## [How to complete this task]
Only the lines of the data below from the one with "ring tip: (116, 159)" through the one with "thumb tip: (190, 130)" are wanted. Repeat them exactly.

*** Extracted entries

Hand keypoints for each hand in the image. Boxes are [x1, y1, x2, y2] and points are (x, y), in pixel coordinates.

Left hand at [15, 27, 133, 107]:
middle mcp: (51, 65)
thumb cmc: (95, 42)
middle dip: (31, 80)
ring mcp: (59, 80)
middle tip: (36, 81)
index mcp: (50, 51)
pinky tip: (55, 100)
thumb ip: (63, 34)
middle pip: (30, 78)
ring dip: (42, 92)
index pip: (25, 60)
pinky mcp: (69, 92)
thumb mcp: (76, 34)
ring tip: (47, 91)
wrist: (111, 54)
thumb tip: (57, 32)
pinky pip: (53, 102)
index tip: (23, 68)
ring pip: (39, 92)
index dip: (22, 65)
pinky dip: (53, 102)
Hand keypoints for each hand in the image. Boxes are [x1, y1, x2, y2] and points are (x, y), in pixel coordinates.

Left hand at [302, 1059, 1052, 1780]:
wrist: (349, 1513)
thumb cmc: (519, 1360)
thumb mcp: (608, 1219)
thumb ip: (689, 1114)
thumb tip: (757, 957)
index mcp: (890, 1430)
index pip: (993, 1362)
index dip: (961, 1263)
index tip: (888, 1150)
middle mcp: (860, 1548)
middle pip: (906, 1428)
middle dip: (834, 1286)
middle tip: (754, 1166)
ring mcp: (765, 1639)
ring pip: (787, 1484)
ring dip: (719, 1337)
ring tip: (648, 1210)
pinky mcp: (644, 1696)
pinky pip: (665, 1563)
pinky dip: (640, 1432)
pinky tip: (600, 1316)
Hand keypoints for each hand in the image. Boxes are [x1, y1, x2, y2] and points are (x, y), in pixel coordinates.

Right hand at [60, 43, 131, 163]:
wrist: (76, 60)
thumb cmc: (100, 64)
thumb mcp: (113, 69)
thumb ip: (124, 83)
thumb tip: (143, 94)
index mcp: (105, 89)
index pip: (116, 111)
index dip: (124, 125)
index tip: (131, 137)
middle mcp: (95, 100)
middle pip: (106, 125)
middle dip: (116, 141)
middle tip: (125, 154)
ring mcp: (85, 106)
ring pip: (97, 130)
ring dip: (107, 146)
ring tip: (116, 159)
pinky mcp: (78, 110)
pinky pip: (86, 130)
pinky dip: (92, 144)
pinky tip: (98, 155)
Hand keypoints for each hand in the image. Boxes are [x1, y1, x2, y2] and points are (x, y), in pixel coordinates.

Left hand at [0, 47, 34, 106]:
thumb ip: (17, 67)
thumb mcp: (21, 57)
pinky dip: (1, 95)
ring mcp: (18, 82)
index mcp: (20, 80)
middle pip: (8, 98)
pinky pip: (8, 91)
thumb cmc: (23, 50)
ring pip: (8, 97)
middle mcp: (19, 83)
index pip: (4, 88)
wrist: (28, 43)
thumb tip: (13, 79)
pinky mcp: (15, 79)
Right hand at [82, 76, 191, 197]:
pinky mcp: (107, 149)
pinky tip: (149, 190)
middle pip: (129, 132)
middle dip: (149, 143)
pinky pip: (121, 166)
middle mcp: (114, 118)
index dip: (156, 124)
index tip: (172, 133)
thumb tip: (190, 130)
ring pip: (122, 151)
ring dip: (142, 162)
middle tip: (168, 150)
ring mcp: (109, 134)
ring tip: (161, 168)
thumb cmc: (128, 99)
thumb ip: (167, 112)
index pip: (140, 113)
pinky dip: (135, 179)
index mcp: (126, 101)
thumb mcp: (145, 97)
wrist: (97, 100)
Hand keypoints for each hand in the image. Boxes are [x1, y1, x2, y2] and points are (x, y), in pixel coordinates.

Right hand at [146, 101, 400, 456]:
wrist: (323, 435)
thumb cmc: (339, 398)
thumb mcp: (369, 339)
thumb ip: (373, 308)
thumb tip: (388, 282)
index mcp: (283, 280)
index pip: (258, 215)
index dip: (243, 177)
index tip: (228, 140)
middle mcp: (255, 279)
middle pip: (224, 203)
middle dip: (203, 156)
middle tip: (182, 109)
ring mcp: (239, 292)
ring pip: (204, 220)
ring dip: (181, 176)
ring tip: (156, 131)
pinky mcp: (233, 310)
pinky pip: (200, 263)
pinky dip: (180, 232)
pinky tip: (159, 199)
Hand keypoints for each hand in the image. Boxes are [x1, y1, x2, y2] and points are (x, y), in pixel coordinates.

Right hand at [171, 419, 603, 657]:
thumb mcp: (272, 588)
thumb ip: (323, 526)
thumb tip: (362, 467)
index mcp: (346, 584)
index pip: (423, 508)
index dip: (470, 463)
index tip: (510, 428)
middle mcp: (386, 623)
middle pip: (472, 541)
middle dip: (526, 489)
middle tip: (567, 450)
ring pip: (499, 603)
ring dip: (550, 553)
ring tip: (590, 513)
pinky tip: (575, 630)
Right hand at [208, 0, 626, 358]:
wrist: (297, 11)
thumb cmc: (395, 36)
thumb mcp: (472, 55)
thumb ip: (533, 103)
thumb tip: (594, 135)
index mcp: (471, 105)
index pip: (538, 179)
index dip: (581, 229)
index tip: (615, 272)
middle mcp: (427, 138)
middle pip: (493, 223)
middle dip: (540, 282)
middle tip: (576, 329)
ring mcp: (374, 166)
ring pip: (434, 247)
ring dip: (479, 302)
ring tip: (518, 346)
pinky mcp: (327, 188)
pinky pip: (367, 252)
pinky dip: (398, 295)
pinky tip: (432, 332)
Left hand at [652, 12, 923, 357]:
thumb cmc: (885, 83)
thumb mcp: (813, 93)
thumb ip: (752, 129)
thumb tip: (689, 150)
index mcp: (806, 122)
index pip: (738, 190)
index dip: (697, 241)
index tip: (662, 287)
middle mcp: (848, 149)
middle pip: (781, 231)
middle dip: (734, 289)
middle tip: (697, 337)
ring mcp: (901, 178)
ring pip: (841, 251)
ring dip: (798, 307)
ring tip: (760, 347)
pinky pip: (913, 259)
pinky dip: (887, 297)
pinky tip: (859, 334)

******

## [Task result]
ring tip: (116, 159)
pinky mcp: (78, 110)
pinky pip: (86, 130)
pinky dip: (92, 144)
pinky tip: (98, 155)
Hand keypoints for each hand in the image. Boxes are [x1, y1, x2, y2] and points are (x, y), in pixel coordinates.

Left hand at [0, 47, 34, 106]:
thumb ip: (17, 67)
thumb mcp: (21, 57)
pinky dip: (1, 95)
ring mcp: (18, 82)
index mcp: (20, 80)
middle pip: (8, 98)
pinky pip: (8, 91)
thumb cmc: (23, 50)
ring pip: (8, 97)
middle mcp: (19, 83)
index pip: (4, 88)
wrist: (28, 43)
thumb tip: (13, 79)
pinky mcp: (15, 79)
Right hand at [82, 76, 191, 197]:
pinky mcp: (107, 149)
pinky tip: (149, 190)
middle pip: (129, 132)
middle dip: (149, 143)
pinky pip: (121, 166)
middle mcp: (114, 118)
index dip: (156, 124)
index tip: (172, 133)
thumb tip: (190, 130)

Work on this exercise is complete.